Activists are calling on people around the world to donate to charity in the wake of the murder of three young US Muslims in Chapel Hill, North Carolina last night.
Abed A Ayoub, the legal director of the American-Arab Discrimination Centre, led calls last night for people to “donate now” to the memory of 23-year-old Deah Barakat, killed in his family home alongside his wife Yusor Mohammad Abu-Salha, 21, and her sister Razan Mohammad Abu-Salha, 19.
Mr Barakat had set up a fundraising page before he died that was raising money to provide dental care to Syrian children made refugees by the country’s civil war.
The 23-year-old dental student had been due to travel to Turkey with a team of faculty members from the University of North Carolina this summer.
“This is definitely not the end of your life's work,” wrote one person on the Youcaring.com page set up by Mr Barakat.
“Your charity and humanitarian efforts will live on beyond your lifetime, and I hope that brings some comfort to your family.”
An American football and basketball fan, Mr Barakat also volunteered with a charity providing emergency dental care to children with special needs in Palestine.
He regularly posted on Twitter urging people to buy dental products which saw proceeds going towards charity, and wrote in January: “It's so freaking sad to hear people saying we should ‘kill Jews’ or ‘kill Palestinians’. As if that's going to solve anything.”

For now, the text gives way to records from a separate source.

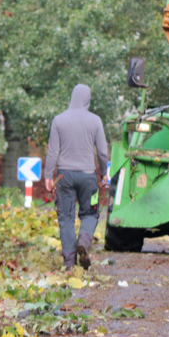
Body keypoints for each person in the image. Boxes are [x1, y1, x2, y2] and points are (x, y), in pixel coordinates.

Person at [45, 84, 109, 271]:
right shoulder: (95, 121)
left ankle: (69, 263)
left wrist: (48, 176)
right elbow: (103, 152)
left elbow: (52, 153)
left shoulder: (59, 120)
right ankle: (84, 241)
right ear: (88, 100)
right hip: (88, 177)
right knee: (91, 212)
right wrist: (104, 173)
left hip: (64, 176)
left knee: (65, 217)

Mr Barakat did not limit his activism to the plight of those in the Middle East. He asked on Twitter: “Why is it accepted that people wait an hour in the lobby before being seen by a doctor?”, and even extended his goodwill to opposition sportsmen.
Mr Barakat’s wife Yusor Mohammad Abu-Salha, 21, appears alongside him in pictures showing charity work in the US as well. One Facebook post in which she is tagged reads: “Today we passed out dental supplies and food to over 65 homeless people in Raleigh! A big thank you to NC State MSA for sponsoring funds #DowntownSmiles.”
The three victims were recently pictured together at the graduation of Yuzor’s sister, Razan, who ran a blog showing her interest in photography and art.
She had started a degree at North Carolina State University last summer, studying Architecture and Environmental Design, and her Twitter biography read: “I like buildings and other stuff.”
A community Facebook page set up in the memory of the three victims, called “Our Three Winners”, thanked people for their support and said it would carry “official announcements”.
“It sorrows us all to see what has happened here today,” a statement on the page read. “Please rely on each other and remember these beautiful souls in your happy thoughts. Their faith meant a lot to them, and it is in fact what helps us all feel at peace with the tragedy of their murder.”